Gerard Windsor makes an energetic and searching attempt to provide an intelligent response to the question of why anybody would continue to bother with the Catholic Church. The Tempest-Tossed Church is an honest and heartfelt book that is prepared to work at deep questions with humility. Windsor draws on a great deal of personal experience, ranging from chance encounters with neighbours to a wide-ranging interest in philosophers such as the Canadian Bernard Lonergan. This is not a book of aggressive apologetics. Nor is it a polemic in favour of Catholicism, although it does have some barbed wit for people such as Don Watson who treat religion in a dismissive manner. Often, however, the reader gets the impression that the person Windsor is most trying to reassure is himself. The Tempest-Tossed Church is witness to a lifelong journey. That is what makes it so engaging. It is a mature book, evidence of a life lived in appreciation of both a profound mystery and the difficulty of attaching words to that mystery. There were many occasions on which I breathed a sigh of relief that somebody was prepared to say many of the things that Windsor does. This is a book about being Catholic in Australia that has precious little interest in George Pell. It has far more interesting people to talk about.

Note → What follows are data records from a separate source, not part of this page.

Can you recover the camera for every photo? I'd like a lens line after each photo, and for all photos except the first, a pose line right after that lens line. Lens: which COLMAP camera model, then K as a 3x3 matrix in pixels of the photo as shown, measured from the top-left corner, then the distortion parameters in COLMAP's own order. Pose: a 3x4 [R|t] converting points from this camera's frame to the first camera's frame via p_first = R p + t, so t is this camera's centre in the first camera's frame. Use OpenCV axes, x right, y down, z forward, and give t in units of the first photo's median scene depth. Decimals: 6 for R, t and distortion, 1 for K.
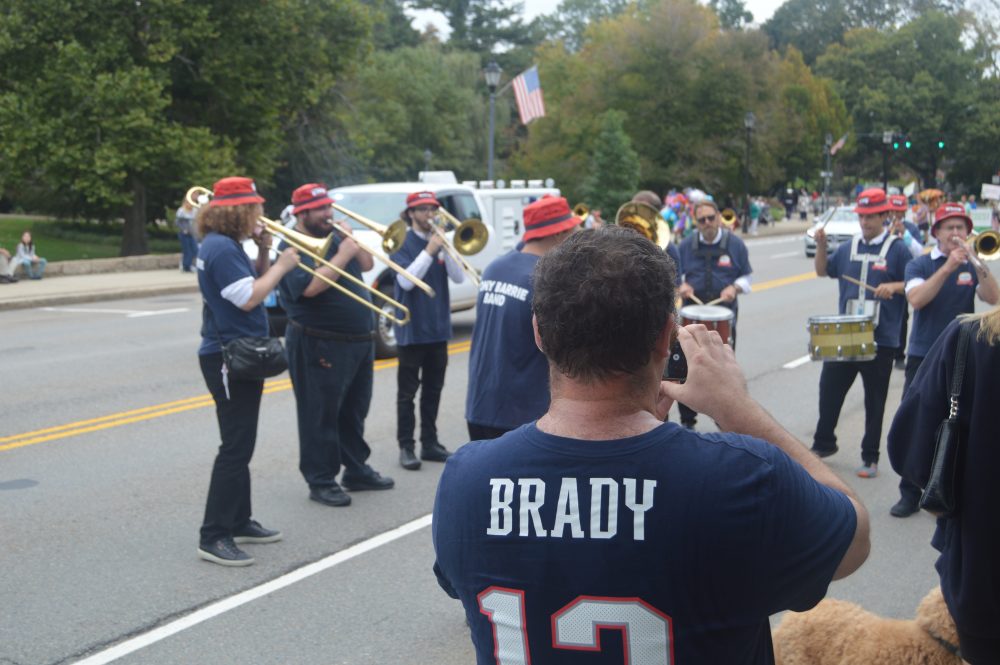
lens RADIAL K [[1432.1, 0, 500.0], [0, 1432.1, 332.5], [0, 0, 1]] dist [-0.028461, -0.038354]
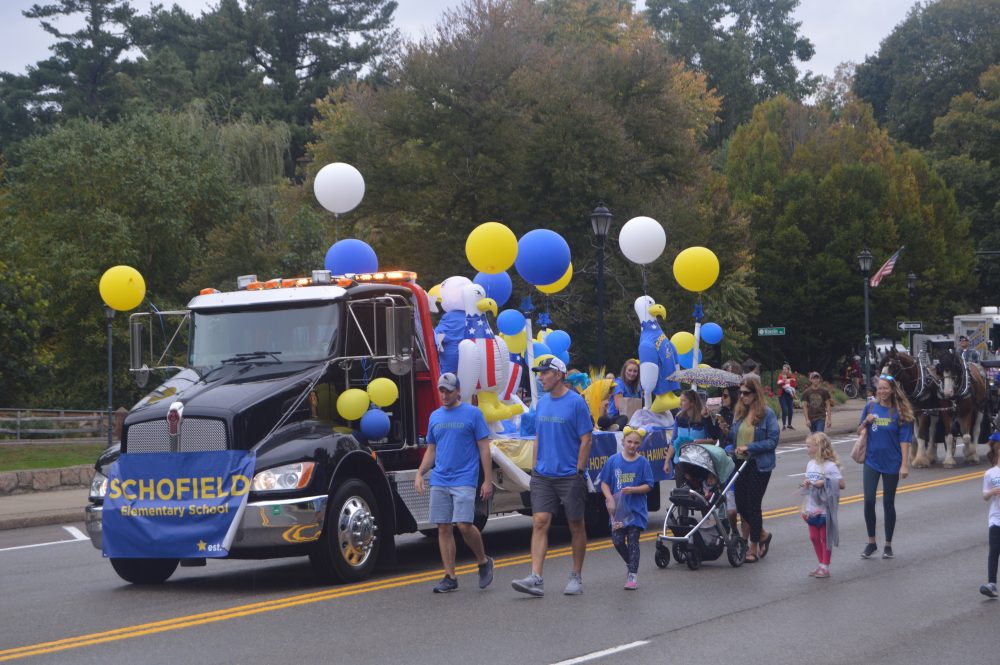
lens RADIAL K [[2366.8, 0, 507.7], [0, 2366.8, 347.3], [0, 0, 1]] dist [0.003791, -0.074660]
pose [[0.999711, -0.021886, -0.009924, 0.129351], [0.020720, 0.994220, -0.105348, -0.018825], [0.012172, 0.105112, 0.994386, 0.176105]]
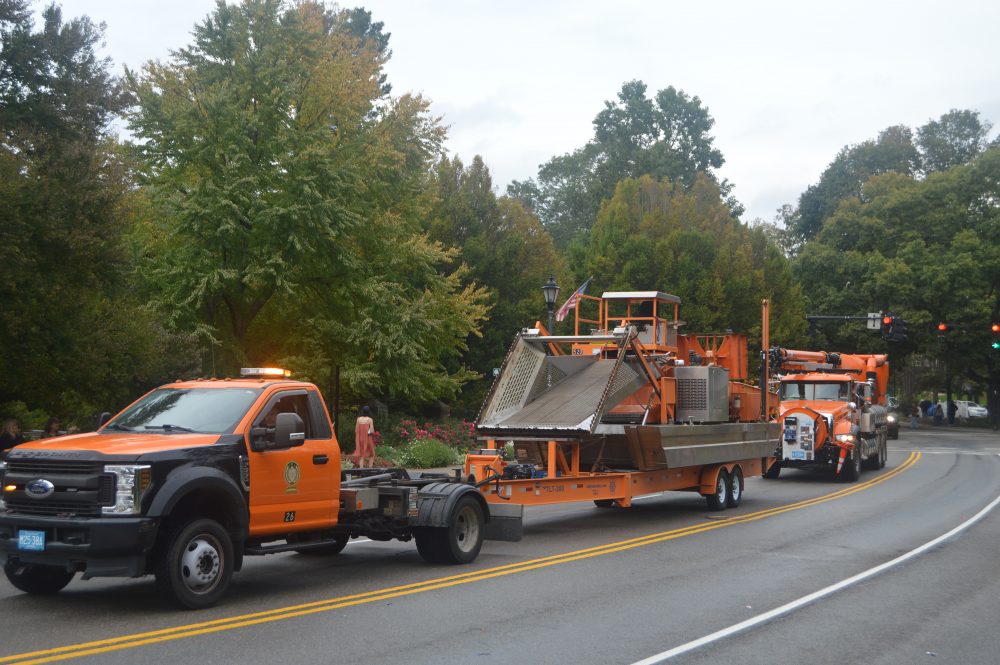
lens RADIAL K [[1380.7, 0, 500.0], [0, 1380.7, 332.5], [0, 0, 1]] dist [-0.046147, -0.076704]
pose [[0.989963, 0.008121, -0.141093, 0.331889], [-0.029360, 0.988384, -0.149112, -0.066482], [0.138243, 0.151758, 0.978702, 0.679149]]
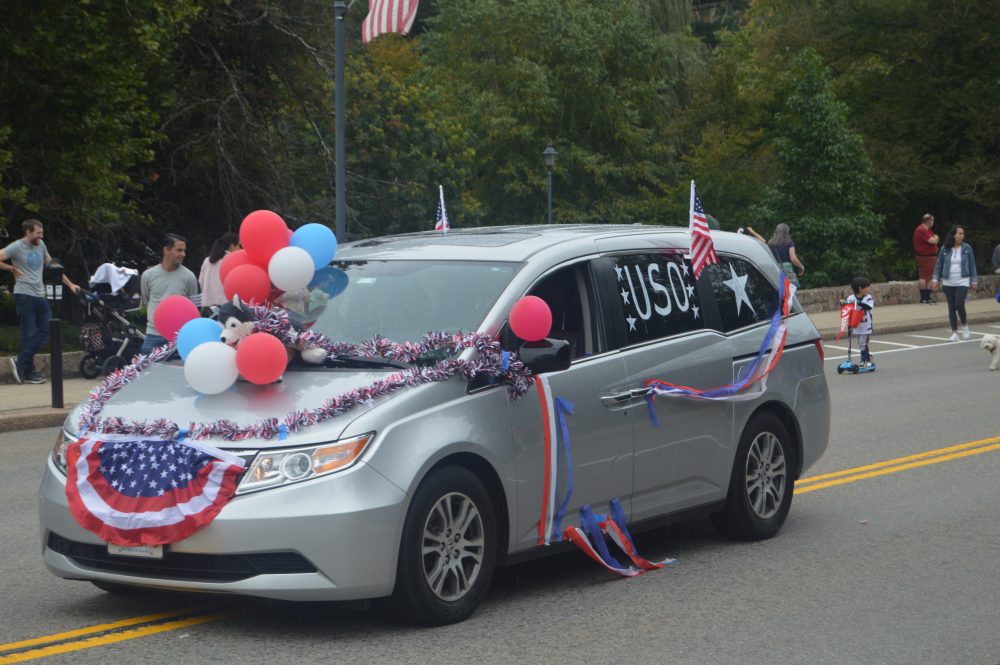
lens RADIAL K [[2366.8, 0, 507.7], [0, 2366.8, 347.3], [0, 0, 1]] dist [0.003791, -0.074660]
pose [[0.988420, -0.014376, -0.151062, 0.081878], [0.007619, 0.998948, -0.045212, -0.016750], [0.151553, 0.043538, 0.987490, 0.170015]]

One of those people is Joe O’Mara, a Jesuit priest who endured much ill-health before he died in 2016. Windsor says he ‘can respect, even admire, people who are said to have a love affair with God’. O’Mara was one of these. Windsor is reluctant to make the same claim for himself, which is possibly why this book invests so heavily in figures from every corner of history, such as the poet George Herbert, who find their faith a matter that transcends the rigid categories of rational, irrational and even non-rational. George Herbert made a huge impact on the philosopher Simone Weil, moving Weil from an unduly cerebral approach to life into something more mystical. Windsor seems to look at people who make that journey with a kind of longing. He is wonderful at explaining what Karen Armstrong has called ‘the case for God’. He says, for example, ‘the pattern of our living is to grow, to push beyond the initial person we are, to transcend the limited man or woman we are so conscious of being, to expand our horizons and to do so lifelong’. For Windsor, this mundane living brings us to ‘intimations of the Divine’. He continues: ‘I think it’s plausible to believe that there’s some all intelligence, all goodness whom we call God. And Jesus Christ, in some way, is that person. That in summary is the logic of whatever faith I have.’

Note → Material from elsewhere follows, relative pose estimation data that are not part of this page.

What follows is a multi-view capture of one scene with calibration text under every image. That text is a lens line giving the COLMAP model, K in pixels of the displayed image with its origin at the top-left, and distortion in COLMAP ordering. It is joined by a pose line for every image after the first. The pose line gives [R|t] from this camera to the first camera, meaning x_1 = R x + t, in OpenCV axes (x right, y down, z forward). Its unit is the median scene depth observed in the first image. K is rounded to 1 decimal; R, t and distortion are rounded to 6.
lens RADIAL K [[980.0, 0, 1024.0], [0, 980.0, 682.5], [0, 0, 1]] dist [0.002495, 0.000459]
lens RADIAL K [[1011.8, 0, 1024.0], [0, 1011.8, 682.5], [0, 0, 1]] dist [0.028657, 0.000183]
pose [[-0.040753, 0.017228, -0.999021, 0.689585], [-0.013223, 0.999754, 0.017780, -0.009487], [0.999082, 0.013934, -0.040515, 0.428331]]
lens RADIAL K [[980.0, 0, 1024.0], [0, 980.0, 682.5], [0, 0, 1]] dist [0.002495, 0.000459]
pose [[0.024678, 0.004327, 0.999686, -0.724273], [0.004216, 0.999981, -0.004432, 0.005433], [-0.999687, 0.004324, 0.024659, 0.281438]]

Gerard Windsor 550Gerard Windsor

 

There is a tentativeness in these words that encapsulates the whole process of this book. Windsor is the first to admit that he is inclined to default to logic, and, on many occasions, logic serves him well. But then he meets the ailing O’Mara, who wants to talk about ‘the good Lord’, and Windsor feels like a child looking at a window full of goodies he can’t quite reach. I know exactly what he means. I also happened to visit O’Mara in his nursing home shortly before he died. Joe told me that he was having ‘a wonderful death’, just as he had had ‘a wonderful life’. He promised that he would pray for my kids ‘wherever I am’. I went back to the car and cried, overcome by the humility of a man in love with God. Joe never made the news in his life.

This book does have its limitations. Its claim that the God described in what Christians call the Old Testament ‘is not a rich and complex personality’ is hard to fathom; I would see The Qur’an in very different terms from those Windsor describes. But this book is full of people like Joe O’Mara. Their names are Augustine and Newman and Stanley Spencer and Caravaggio and Tom Daly and Teresa of Avila and many more besides. They include a Fijian mother of six, Louisa, who cared for Windsor’s mother as she was dying. Windsor has the supreme good sense to listen to all these messengers with grace and openness. I have seldom been as grateful for a book.